Le clausole vessatorie

Negli ultimi anni, è sempre più frequente il fenomeno di proposta di servizi e acquisti somministrati a distanza, per esempio telefonicamente, o al di fuori dei locali commerciali, attraverso moduli e formulari, per i quali l’adesione da parte del cliente è quasi automatica. I contratti che derivano da tali pratiche spesso nascondono clausole che svantaggiano fortemente il cliente/consumatore. Queste clausole, sono le cosiddette clausole vessatorie, le quali creano uno squilibrio di diritti e obblighi che gravano in capo al contraente più debole, ovvero il consumatore.
Tale gravosità, ma anche la facilità di adesione a tali tipologie contrattuali, sono state riconosciute dal legislatore che offre una disciplina specifica, per garantire una maggior tutela al contraente debole. In tal senso, le clausole contrattuali considerate e accertate come vessatorie, sono nulle, ovvero non producono nessun effetto, ma il contratto resta valido senza di esse.
Per identificare le clausole considerate vessatorie è necessario, in primo luogo, che esse siano messe per iscritto, oppure non avrebbero nessuna valenza, ovvero solo se scritte tra le clausole del contratto imporrebbero condizioni al contraente; in secondo luogo, si tiene conto della natura del bene o del servizio oggetto del contratto, sulla base delle circostanze esistenti al momento della sua conclusione, delle altre clausole contenute nello stesso contratto, ovvero in altro contratto ad esso collegato (art. 34, c. 1).

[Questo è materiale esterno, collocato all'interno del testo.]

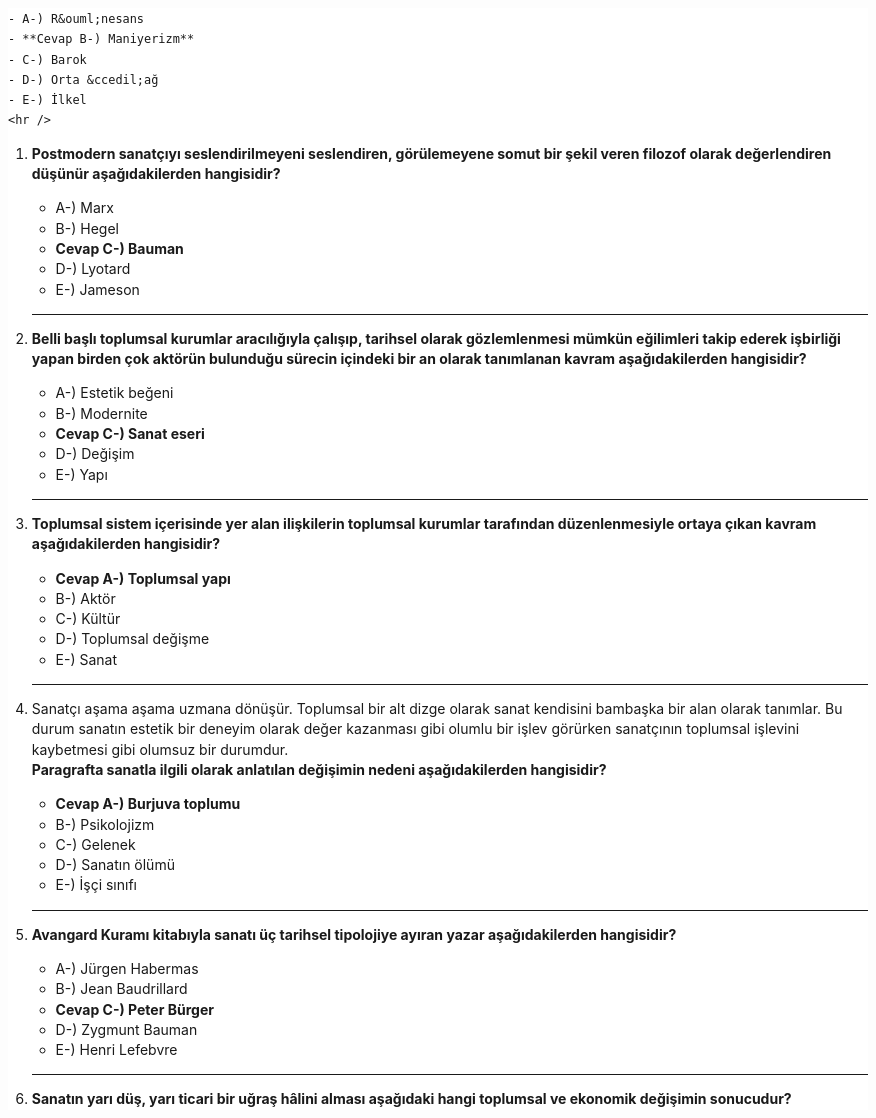     - A-) R&ouml;nesans
    - **Cevap B-) Maniyerizm**
    - C-) Barok
    - D-) Orta &ccedil;ağ
    - E-) İlkel
    <hr />
1. <strong>Postmodern sanat&ccedil;ıyı seslendirilmeyeni seslendiren, g&ouml;r&uuml;lemeyene somut bir şekil veren filozof olarak değerlendiren d&uuml;ş&uuml;n&uuml;r aşağıdakilerden hangisidir?</strong><br />

    - A-) Marx
    - B-) Hegel
    - **Cevap C-) Bauman**
    - D-) Lyotard
    - E-) Jameson
    <hr />
1. <strong>Belli başlı toplumsal kurumlar aracılığıyla &ccedil;alışıp, tarihsel olarak g&ouml;zlemlenmesi m&uuml;mk&uuml;n eğilimleri takip ederek işbirliği yapan birden &ccedil;ok akt&ouml;r&uuml;n bulunduğu s&uuml;recin i&ccedil;indeki bir an olarak tanımlanan kavram aşağıdakilerden hangisidir?</strong><br />

    - A-) Estetik beğeni
    - B-) Modernite
    - **Cevap C-) Sanat eseri**
    - D-) Değişim
    - E-) Yapı
    <hr />
1. <strong>Toplumsal sistem i&ccedil;erisinde yer alan ilişkilerin toplumsal kurumlar tarafından d&uuml;zenlenmesiyle ortaya &ccedil;ıkan kavram aşağıdakilerden hangisidir?</strong><br />

    - **Cevap A-) Toplumsal yapı**
    - B-) Akt&ouml;r
    - C-) K&uuml;lt&uuml;r
    - D-) Toplumsal değişme
    - E-) Sanat
    <hr />
1. Sanat&ccedil;ı aşama aşama uzmana d&ouml;n&uuml;ş&uuml;r. Toplumsal bir alt dizge olarak sanat kendisini bambaşka bir alan olarak tanımlar. Bu durum sanatın estetik bir deneyim olarak değer kazanması gibi olumlu bir işlev g&ouml;r&uuml;rken sanat&ccedil;ının toplumsal işlevini kaybetmesi gibi olumsuz bir durumdur.<br />
<strong>Paragrafta sanatla ilgili olarak anlatılan değişimin nedeni aşağıdakilerden hangisidir?</strong><br />

    - **Cevap A-) Burjuva toplumu**
    - B-) Psikolojizm
    - C-) Gelenek
    - D-) Sanatın &ouml;l&uuml;m&uuml;
    - E-) İş&ccedil;i sınıfı
    <hr />
1. <strong>Avangard Kuramı kitabıyla sanatı &uuml;&ccedil; tarihsel tipolojiye ayıran yazar aşağıdakilerden hangisidir?</strong><br />

    - A-) J&uuml;rgen Habermas
    - B-) Jean Baudrillard
    - **Cevap C-) Peter B&uuml;rger**
    - D-) Zygmunt Bauman
    - E-) Henri Lefebvre
    <hr />
1. <strong>Sanatın yarı d&uuml;ş, yarı ticari bir uğraş h&acirc;lini alması aşağıdaki hangi toplumsal ve ekonomik değişimin sonucudur?</strong><br />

Vi sono altri criteri per identificarle, che possono aiutare il cliente/consumatore nella loro identificazione, al fine di poter dimostrare la sua posizione di debolezza rispetto all’altra parte. Le clausole vessatorie sono quelle che escludono o limitano: la responsabilità per il professionista, qualora il prodotto per sua omissione arrechi un danno al consumatore; azioni e diritti del consumatore nei confronti del professionista inadempiente; la compensazione di un debito che il consumatore ha nei confronti del professionista, avendo a sua volta un credito nei confronti dello stesso. Altri casi in cui una clausola possa considerarsi vessatoria sono, per esempio:
La previsione di poter estendere l’adesione del consumatore che non ha avuto, di fatto, la possibilità di conoscere prima di aver concluso il contratto;
la previsione di un impegno definitivo da parte del consumatore, subordinando l'esecuzione della prestazione del professionista ad una condizione dipendente unicamente dalla sua volontà;
il riconoscimento solo al professionista di poter recedere dal contratto;
la previsione di permettere che il professionista trattenga una somma di denaro versata dal consumatore in caso di recesso o quando il contratto non venga concluso, senza prevedere il diritto del consumatore ad esigere dal professionista il doppio della somma, qualora quest'ultimo non concluda o receda dal contratto;
il riconoscimento al professionista di recedere da contratti a tempo indeterminato senza un ragionevole preavviso, tranne nel caso di giusta causa;
la possibilità che il professionista aumenti il prezzo del bene o del servizio senza che il consumatore possa recedere se il prezzo finale è eccessivamente elevato rispetto a quello originariamente convenuto, ecc.